Appendix D

Life Cycle Costing Resources

D.1 Energy Project Ranking

To assess the potential to make energy improvements, the following types of data should be collected on the assets. One set of data is from historical sources. The other set is based on field data collection. Appendix A contains an inventory sheet that can be used to collect energy data on assets. This worksheet also contains a column to calculate energy use of the asset.

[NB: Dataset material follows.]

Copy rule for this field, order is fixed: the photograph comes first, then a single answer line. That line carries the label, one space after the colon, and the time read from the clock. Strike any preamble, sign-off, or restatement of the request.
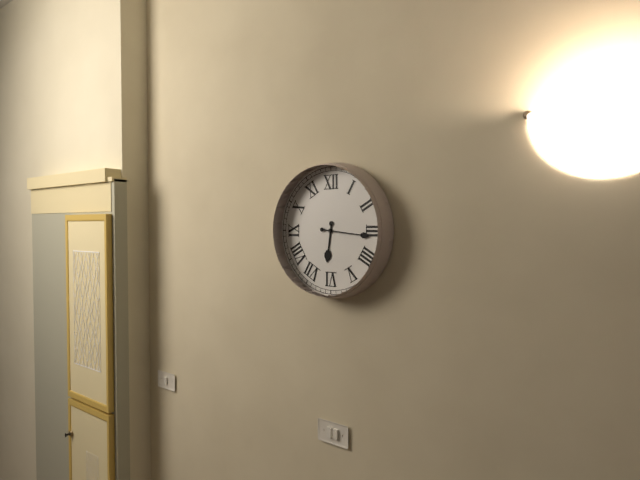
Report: 6:16
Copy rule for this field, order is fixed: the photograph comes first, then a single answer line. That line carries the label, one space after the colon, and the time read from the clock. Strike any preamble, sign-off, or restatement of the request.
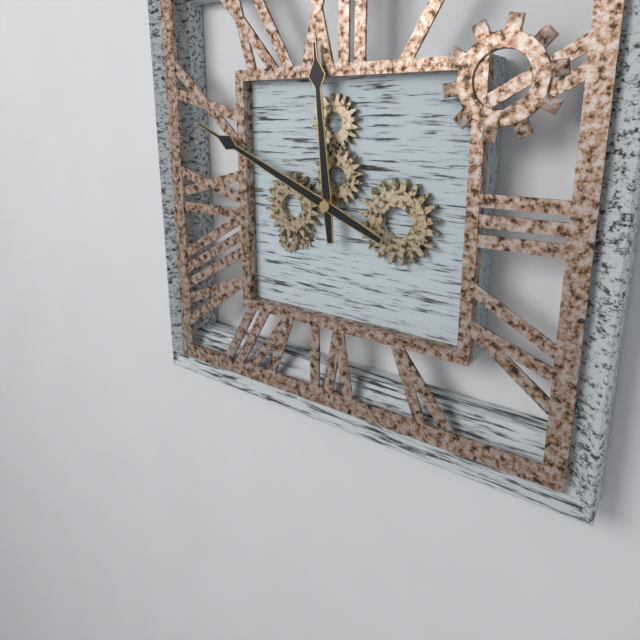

Historical Data Collection for Energy Using Assets
  • Minimum of 1 year of energy use data - existing accounting system, utility billing records, SCADA system records, O&M records, equipment/motor lists with horsepower and load information (Note: SCADA - add as many data loggers as possible at different phases of the process to determine if any of the equipment has large energy spikes)
  • Understand energy rate structure - the price of energy and the energy rate structure affect energy costs
  • Hydraulic loading data - flow data should be compared to energy use data.
  • Utilize graphs to report the data.
Field Data Collection for Energy Using Assets
  • Equipment Name
  • Location
  • Age
  • Nameplate horsepower
  • Type of Energy Used
  • Current Energy Use & data source - if available
  • Current Energy Costs & data source - if available
  • Operating status and practices
  • Maintenance practices/history
  • Engineering/design limitations, compare design specifications with actual performance
  • Motor sizes
  • Current drawn (amperage) - using a current meter if necessary
  • Average equipment run times and hours of operation per year
  • Measured power consumption
  • Total kilowatt-hours (kWh) of electrical consumption per year
  • Sub-metering system data if available
  • Calculate: kWh/MG treated - benchmark
  • Calculate: horsepower * 0.746 = kilowatts
To determine which projects might be the most advantageous to pursue, an energy decision matrix such as the one included here can be used. The rankings for each criteria from 1 to 5 are meant as a qualitative judgment and a relative ranking of one project to another. The scores can then be added across the rows to get a total score. The total scores can be compared to see which projects are the most favorable to complete. The projects with the highest scores are the most likely to result in the largest energy efficiency improvements.